The widening that lowered every score

I expected the bigger corpus to help. Post 2 closed on a falsifiable question — as the corpus grows, does the class of papers only one retrieval arm can find grow with it, or stay the singleton I had seen at 500 abstracts? To check, I widened the corpus five times over, held the method fixed, and re-ran the same three arms on the same queries with the same labels. Every score on those queries got worse. One thing did move in the architecture’s favour: the gap a second retrieval stage feeds on.

What I changed

The pilot drew 500 abstracts from a single ADS phrase query. I kept the query, the 2018 year floor, and the embedding, index, and fusion code all identical, and only took a deeper citation-ranked cut: 2,500 abstracts, with the original 500 preserved as a byte-identical subset. The metrics are the ones defined in the first note.

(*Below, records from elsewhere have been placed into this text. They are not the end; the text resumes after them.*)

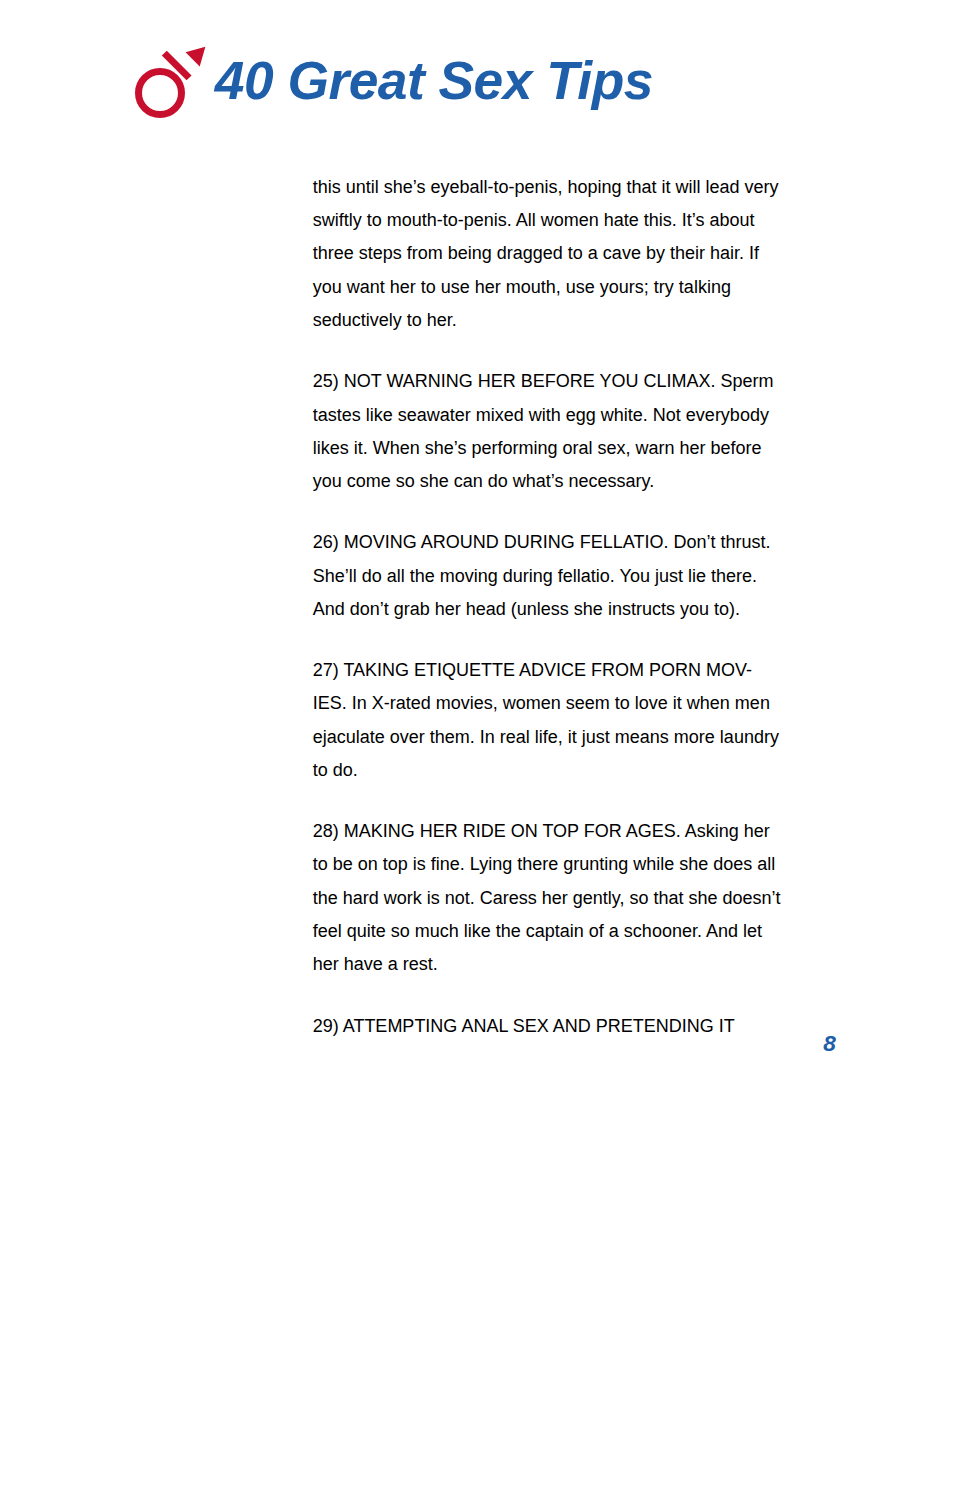40 Great Sex Tips
this until she’s eyeball-to-penis, hoping that it will lead very swiftly to mouth-to-penis. All women hate this. It’s about three steps from being dragged to a cave by their hair. If you want her to use her mouth, use yours; try talking seductively to her.
25) NOT WARNING HER BEFORE YOU CLIMAX. Sperm tastes like seawater mixed with egg white. Not everybody likes it. When she’s performing oral sex, warn her before you come so she can do what’s necessary.
26) MOVING AROUND DURING FELLATIO. Don’t thrust. She’ll do all the moving during fellatio. You just lie there. And don’t grab her head (unless she instructs you to).
27) TAKING ETIQUETTE ADVICE FROM PORN MOV-IES. In X-rated movies, women seem to love it when men ejaculate over them. In real life, it just means more laundry to do.
28) MAKING HER RIDE ON TOP FOR AGES. Asking her to be on top is fine. Lying there grunting while she does all the hard work is not. Caress her gently, so that she doesn’t feel quite so much like the captain of a schooner. And let her have a rest.
29) ATTEMPTING ANAL SEX AND PRETENDING IT
8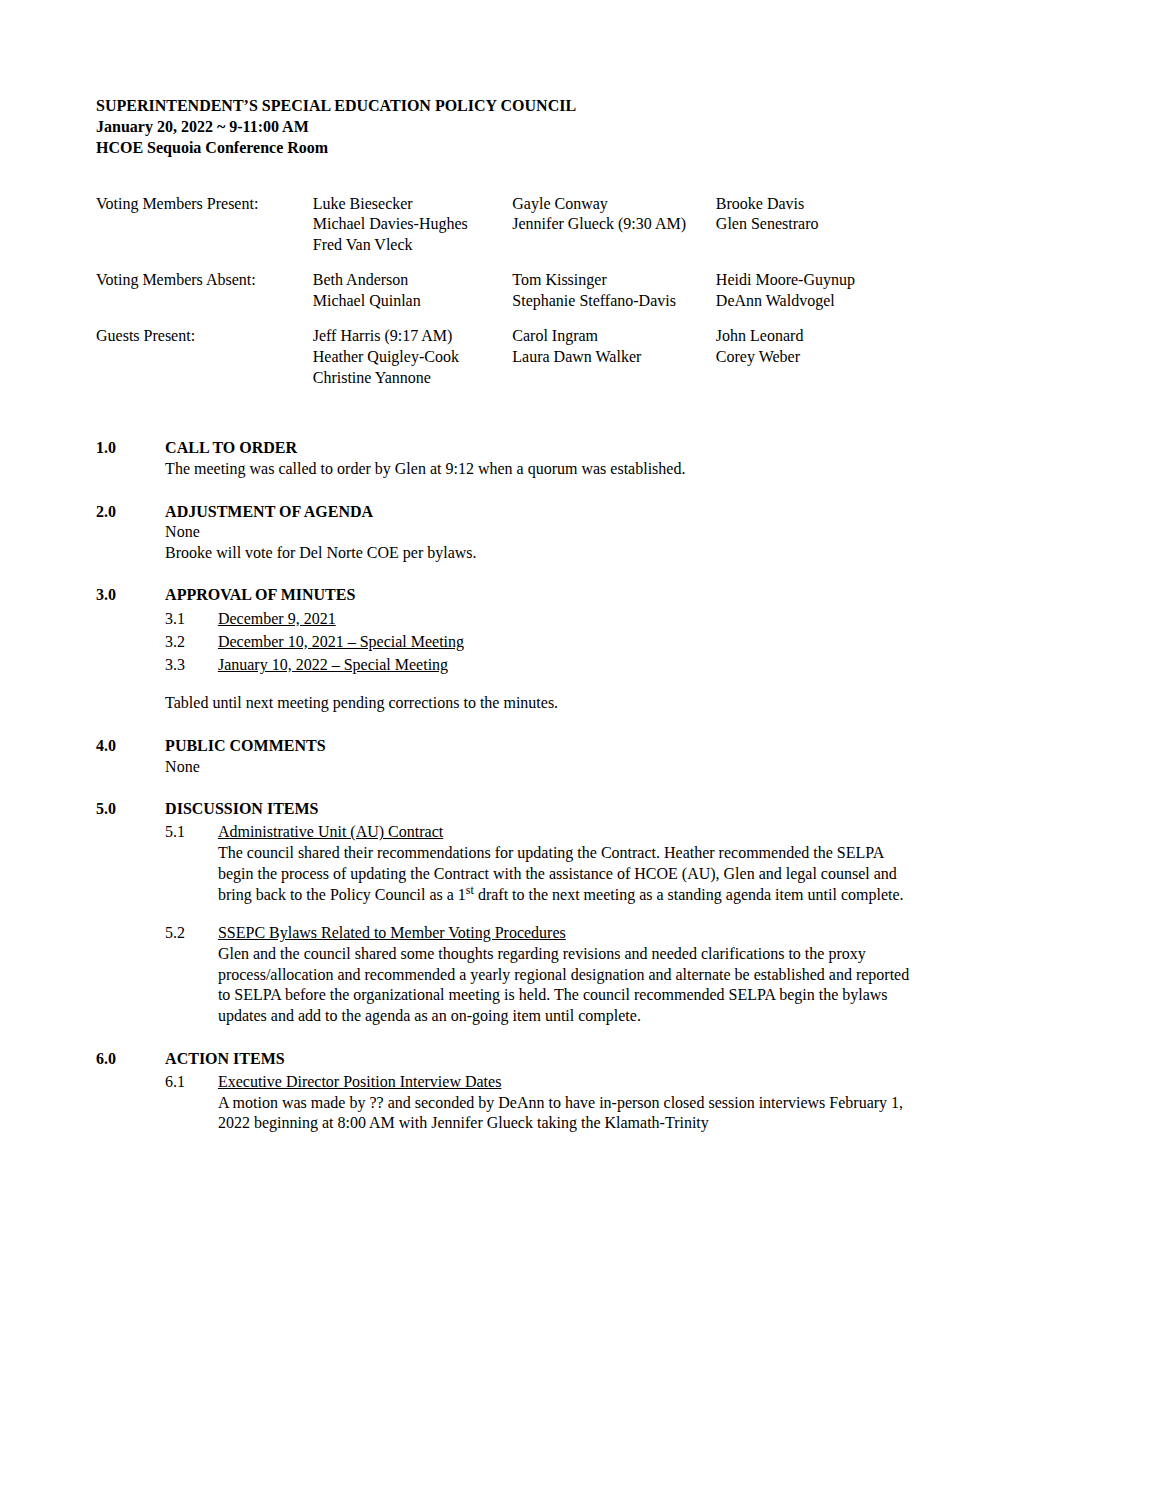SUPERINTENDENT’S SPECIAL EDUCATION POLICY COUNCIL
January 20, 2022 ~ 9-11:00 AM
HCOE Sequoia Conference Room
| Voting Members Present: | Luke Biesecker Michael Davies-Hughes Fred Van Vleck | Gayle Conway Jennifer Glueck (9:30 AM) | Brooke Davis Glen Senestraro |
| Voting Members Absent: | Beth Anderson Michael Quinlan | Tom Kissinger Stephanie Steffano-Davis | Heidi Moore-Guynup DeAnn Waldvogel |
| Guests Present: | Jeff Harris (9:17 AM) Heather Quigley-Cook Christine Yannone | Carol Ingram Laura Dawn Walker | John Leonard Corey Weber |
1.0 CALL TO ORDER
The meeting was called to order by Glen at 9:12 when a quorum was established.
2.0 ADJUSTMENT OF AGENDA
None
Brooke will vote for Del Norte COE per bylaws.
3.0 APPROVAL OF MINUTES
3.1 December 9, 2021
3.2 December 10, 2021 – Special Meeting
3.3 January 10, 2022 – Special Meeting
Tabled until next meeting pending corrections to the minutes.
4.0 PUBLIC COMMENTS
None
5.0 DISCUSSION ITEMS
5.1 Administrative Unit (AU) Contract
The council shared their recommendations for updating the Contract. Heather recommended the SELPA begin the process of updating the Contract with the assistance of HCOE (AU), Glen and legal counsel and bring back to the Policy Council as a 1st draft to the next meeting as a standing agenda item until complete.
5.2 SSEPC Bylaws Related to Member Voting Procedures
Glen and the council shared some thoughts regarding revisions and needed clarifications to the proxy process/allocation and recommended a yearly regional designation and alternate be established and reported to SELPA before the organizational meeting is held. The council recommended SELPA begin the bylaws updates and add to the agenda as an on-going item until complete.
6.0 ACTION ITEMS
6.1 Executive Director Position Interview Dates
A motion was made by ?? and seconded by DeAnn to have in-person closed session interviews February 1, 2022 beginning at 8:00 AM with Jennifer Glueck taking the Klamath-Trinity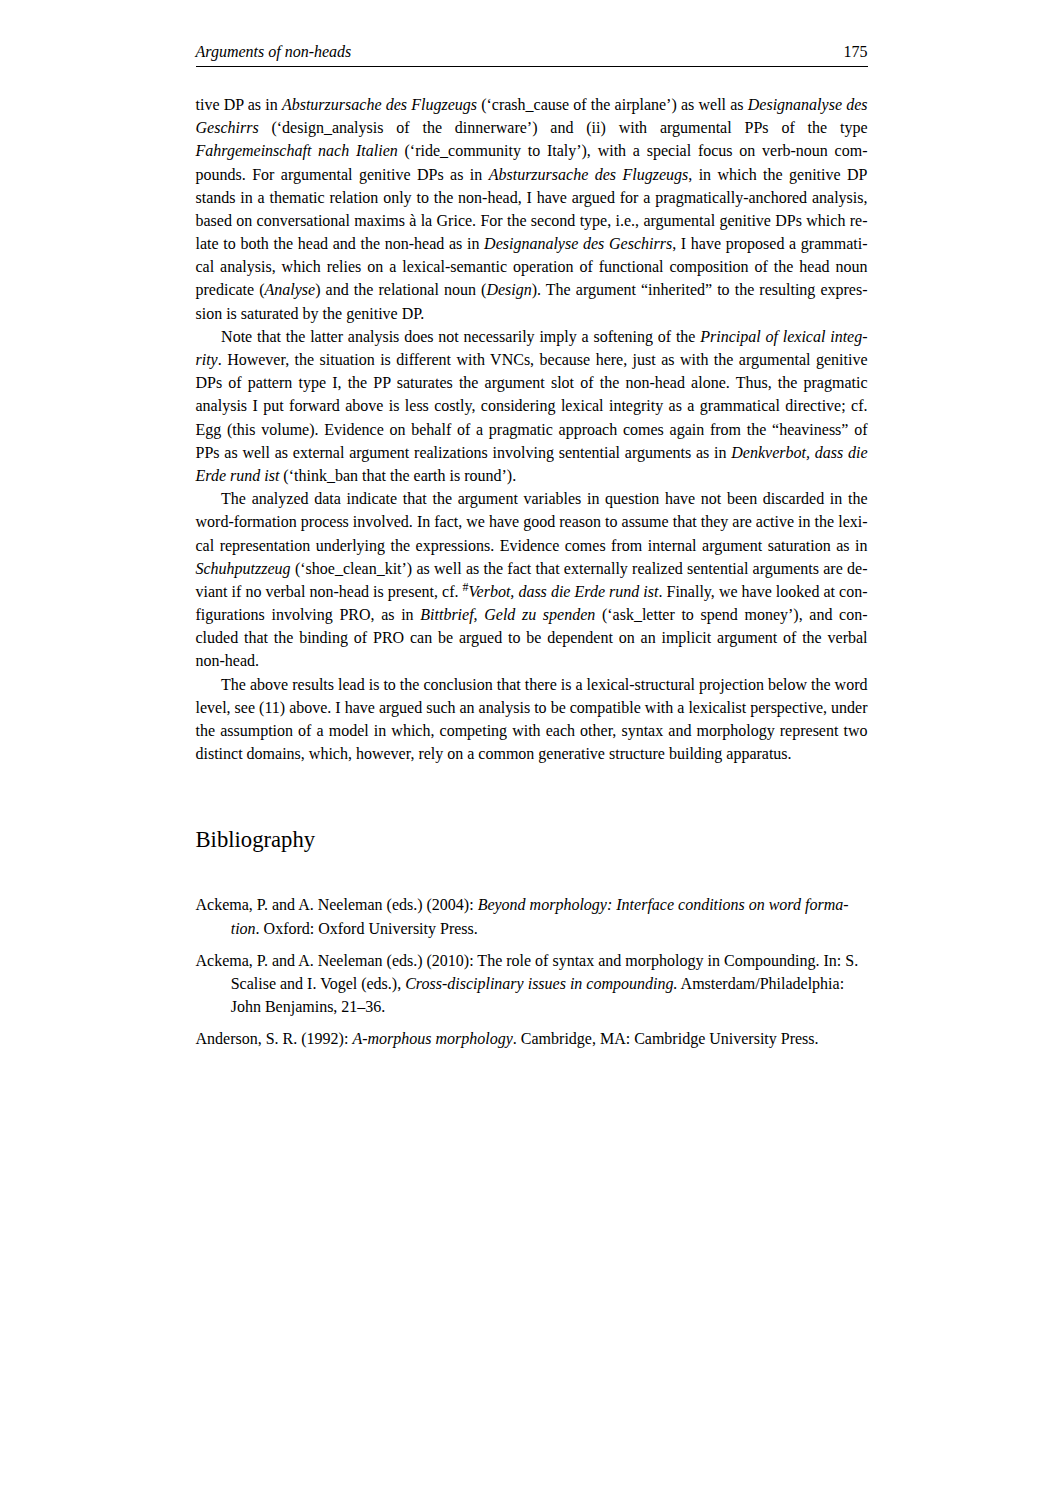Arguments of non-heads 175
tive DP as in Absturzursache des Flugzeugs (‘crash_cause of the airplane’) as well as Designanalyse des Geschirrs (‘design_analysis of the dinnerware’) and (ii) with argumental PPs of the type Fahrgemeinschaft nach Italien (‘ride_community to Italy’), with a special focus on verb-noun compounds. For argumental genitive DPs as in Absturzursache des Flugzeugs, in which the genitive DP stands in a thematic relation only to the non-head, I have argued for a pragmatically-anchored analysis, based on conversational maxims à la Grice. For the second type, i.e., argumental genitive DPs which relate to both the head and the non-head as in Designanalyse des Geschirrs, I have proposed a grammatical analysis, which relies on a lexical-semantic operation of functional composition of the head noun predicate (Analyse) and the relational noun (Design). The argument “inherited” to the resulting expression is saturated by the genitive DP.
Note that the latter analysis does not necessarily imply a softening of the Principal of lexical integrity. However, the situation is different with VNCs, because here, just as with the argumental genitive DPs of pattern type I, the PP saturates the argument slot of the non-head alone. Thus, the pragmatic analysis I put forward above is less costly, considering lexical integrity as a grammatical directive; cf. Egg (this volume). Evidence on behalf of a pragmatic approach comes again from the “heaviness” of PPs as well as external argument realizations involving sentential arguments as in Denkverbot, dass die Erde rund ist (‘think_ban that the earth is round’).
The analyzed data indicate that the argument variables in question have not been discarded in the word-formation process involved. In fact, we have good reason to assume that they are active in the lexical representation underlying the expressions. Evidence comes from internal argument saturation as in Schuhputzzeug (‘shoe_clean_kit’) as well as the fact that externally realized sentential arguments are deviant if no verbal non-head is present, cf. #Verbot, dass die Erde rund ist. Finally, we have looked at configurations involving PRO, as in Bittbrief, Geld zu spenden (‘ask_letter to spend money’), and concluded that the binding of PRO can be argued to be dependent on an implicit argument of the verbal non-head.
The above results lead is to the conclusion that there is a lexical-structural projection below the word level, see (11) above. I have argued such an analysis to be compatible with a lexicalist perspective, under the assumption of a model in which, competing with each other, syntax and morphology represent two distinct domains, which, however, rely on a common generative structure building apparatus.
Bibliography
Ackema, P. and A. Neeleman (eds.) (2004): Beyond morphology: Interface conditions on word formation. Oxford: Oxford University Press.
Ackema, P. and A. Neeleman (eds.) (2010): The role of syntax and morphology in Compounding. In: S. Scalise and I. Vogel (eds.), Cross-disciplinary issues in compounding. Amsterdam/Philadelphia: John Benjamins, 21–36.
Anderson, S. R. (1992): A-morphous morphology. Cambridge, MA: Cambridge University Press.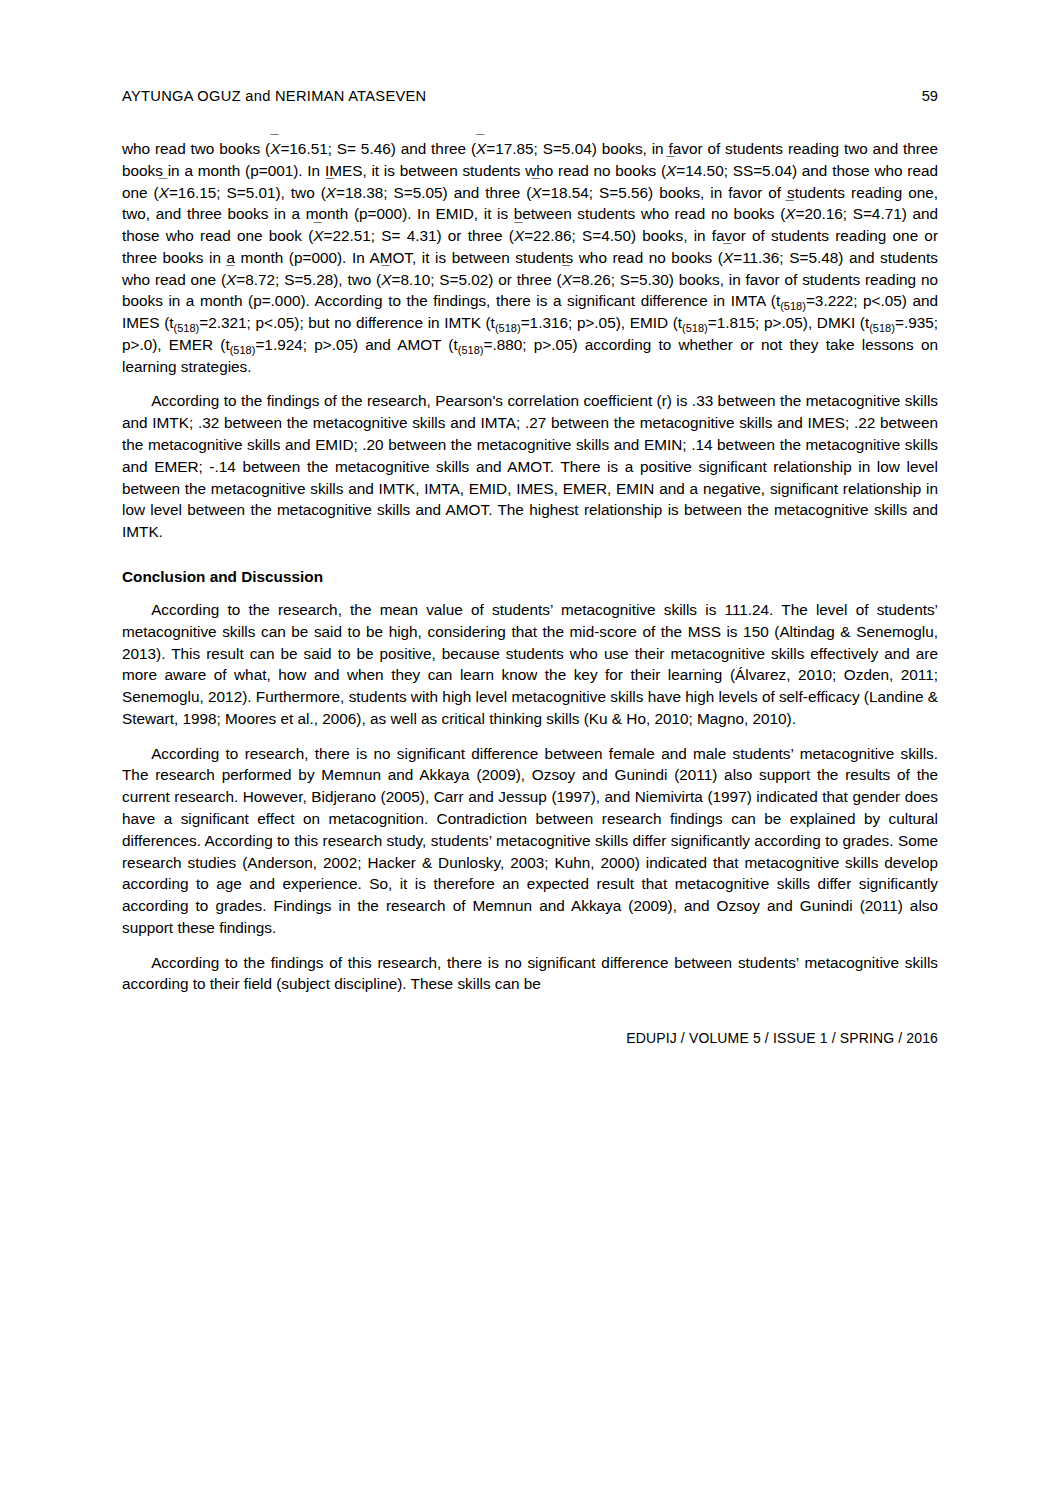AYTUNGA OGUZ and NERIMAN ATASEVEN 59
who read two books (X=16.51; S= 5.46) and three (X=17.85; S=5.04) books, in favor of students reading two and three books in a month (p=001). In IMES, it is between students who read no books (X=14.50; SS=5.04) and those who read one (X=16.15; S=5.01), two (X=18.38; S=5.05) and three (X=18.54; S=5.56) books, in favor of students reading one, two, and three books in a month (p=000). In EMID, it is between students who read no books (X=20.16; S=4.71) and those who read one book (X=22.51; S= 4.31) or three (X=22.86; S=4.50) books, in favor of students reading one or three books in a month (p=000). In AMOT, it is between students who read no books (X=11.36; S=5.48) and students who read one (X=8.72; S=5.28), two (X=8.10; S=5.02) or three (X=8.26; S=5.30) books, in favor of students reading no books in a month (p=.000). According to the findings, there is a significant difference in IMTA (t(518)=3.222; p<.05) and IMES (t(518)=2.321; p<.05); but no difference in IMTK (t(518)=1.316; p>.05), EMID (t(518)=1.815; p>.05), DMKI (t(518)=.935; p>.0), EMER (t(518)=1.924; p>.05) and AMOT (t(518)=.880; p>.05) according to whether or not they take lessons on learning strategies.
According to the findings of the research, Pearson's correlation coefficient (r) is .33 between the metacognitive skills and IMTK; .32 between the metacognitive skills and IMTA; .27 between the metacognitive skills and IMES; .22 between the metacognitive skills and EMID; .20 between the metacognitive skills and EMIN; .14 between the metacognitive skills and EMER; -.14 between the metacognitive skills and AMOT. There is a positive significant relationship in low level between the metacognitive skills and IMTK, IMTA, EMID, IMES, EMER, EMIN and a negative, significant relationship in low level between the metacognitive skills and AMOT. The highest relationship is between the metacognitive skills and IMTK.
Conclusion and Discussion
According to the research, the mean value of students’ metacognitive skills is 111.24. The level of students’ metacognitive skills can be said to be high, considering that the mid-score of the MSS is 150 (Altindag & Senemoglu, 2013). This result can be said to be positive, because students who use their metacognitive skills effectively and are more aware of what, how and when they can learn know the key for their learning (Álvarez, 2010; Ozden, 2011; Senemoglu, 2012). Furthermore, students with high level metacognitive skills have high levels of self-efficacy (Landine & Stewart, 1998; Moores et al., 2006), as well as critical thinking skills (Ku & Ho, 2010; Magno, 2010).
According to research, there is no significant difference between female and male students’ metacognitive skills. The research performed by Memnun and Akkaya (2009), Ozsoy and Gunindi (2011) also support the results of the current research. However, Bidjerano (2005), Carr and Jessup (1997), and Niemivirta (1997) indicated that gender does have a significant effect on metacognition. Contradiction between research findings can be explained by cultural differences. According to this research study, students’ metacognitive skills differ significantly according to grades. Some research studies (Anderson, 2002; Hacker & Dunlosky, 2003; Kuhn, 2000) indicated that metacognitive skills develop according to age and experience. So, it is therefore an expected result that metacognitive skills differ significantly according to grades. Findings in the research of Memnun and Akkaya (2009), and Ozsoy and Gunindi (2011) also support these findings.
According to the findings of this research, there is no significant difference between students’ metacognitive skills according to their field (subject discipline). These skills can be
EDUPIJ / VOLUME 5 / ISSUE 1 / SPRING / 2016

One honest caveat up front: a deeper cut of the same query admits younger, less-cited papers, so corpus size and corpus recency move together here by construction. The 2,000 new abstracts skew hard towards 2024–2026. This experiment isolates the method, not those two axes from each other.

What got worse

On the same 29 queries, with the same gold labels, every arm lost recall and rank. Recall@10 fell from 0.724 to 0.529 for dense, 0.713 to 0.437 for lexical, and 0.690 to 0.592 for hybrid; MRR and Recall@50 fell in step. The proximate mechanism is mechanical: 2,000 more papers push the relevant ones deeper, and a candidate pool fixed at 50 is now 2% of the index rather than 10%.

The arm ordering flips. In the pilot, hybrid had the lowest Recall@10; on the widened corpus it has the highest on every split and degrades least. Lexical collapses hardest — what you would expect when BM25’s OR-of-tokens matching meets five times as many token-matching distractors.

These are honest deltas, because the queries and labels did not change. What I did not do is re-review the gold set for the larger corpus, so these are not the widened corpus’s final recall — only its recall against the pilot’s labels.¹ That relabel is deferred.

What got better

One thing moved the other way. The premium the pooled candidate set holds over dense alone — the recall a reranker would gain from seeing both arms rather than one — grew from +0.069 to +0.172 at Recall@50. In absolute terms the union barely moved, from 0.966 to 0.948, while each single arm fell much further, towards ~0.78–0.81. The class of papers only one arm catches grew from 5 to 15, in both directions.

So the case for a two-stage design — both arms feeding a later reranker — got stronger, not weaker, as the corpus grew. I want to be precise about how much. Hybrid beating lexical at Recall@10 is robust: the gap survives dropping any single query.² Hybrid beating dense is not — that edge rests on four queries and dissolves if you drop any one of them, so I read it as suggestive only. The durable claim is the pool-level union premium, which does not rest on a handful of top-10 query wins. And the mechanism behind the growth was not the one I had guessed: the single-arm class grew because recent newcomers displace older relevant papers out of one arm’s pool, not because new papers arrive that one arm is blind to.

A premise that broke

I had expected widening to pull two earlier coverage misses into the corpus. It cannot, and not for lack of depth. One target’s abstracts never contain the exact phrase the query requires; the other’s canonical papers predate the 2018 floor. The whole phrase universe is 6,492 papers, and 2,500 already samples over half of the post-2018 slice. These misses are a query-recall problem, not a corpus-size one, and they need a different lever: widening the query, not the corpus.

The open question

The pilot had hybrid winning at depth 50; that inversion is gone. Hybrid’s fused top-50 now sits at 0.793 while the union it draws from holds 0.948 — the fusion is leaving recall on the table that the candidate set still contains. With the pool fixed at 2% of the index, this experiment cannot say whether that recall is genuinely lost or just sitting below a pool that is now too shallow; the pool was held fixed by design. Whether sweeping it recovers the recall or merely relocates the question is the next note.

Recall is reported only where the relevant set is much smaller than the cutoff; where a named entity matches dozens of in-corpus papers, Recall@k stops measuring ranking and is reported as coverage instead. ↩
10,000 bootstrap resamples, seed 20260531; “robust” means the 95% paired-difference interval excludes zero under every leave-one-out drop. ↩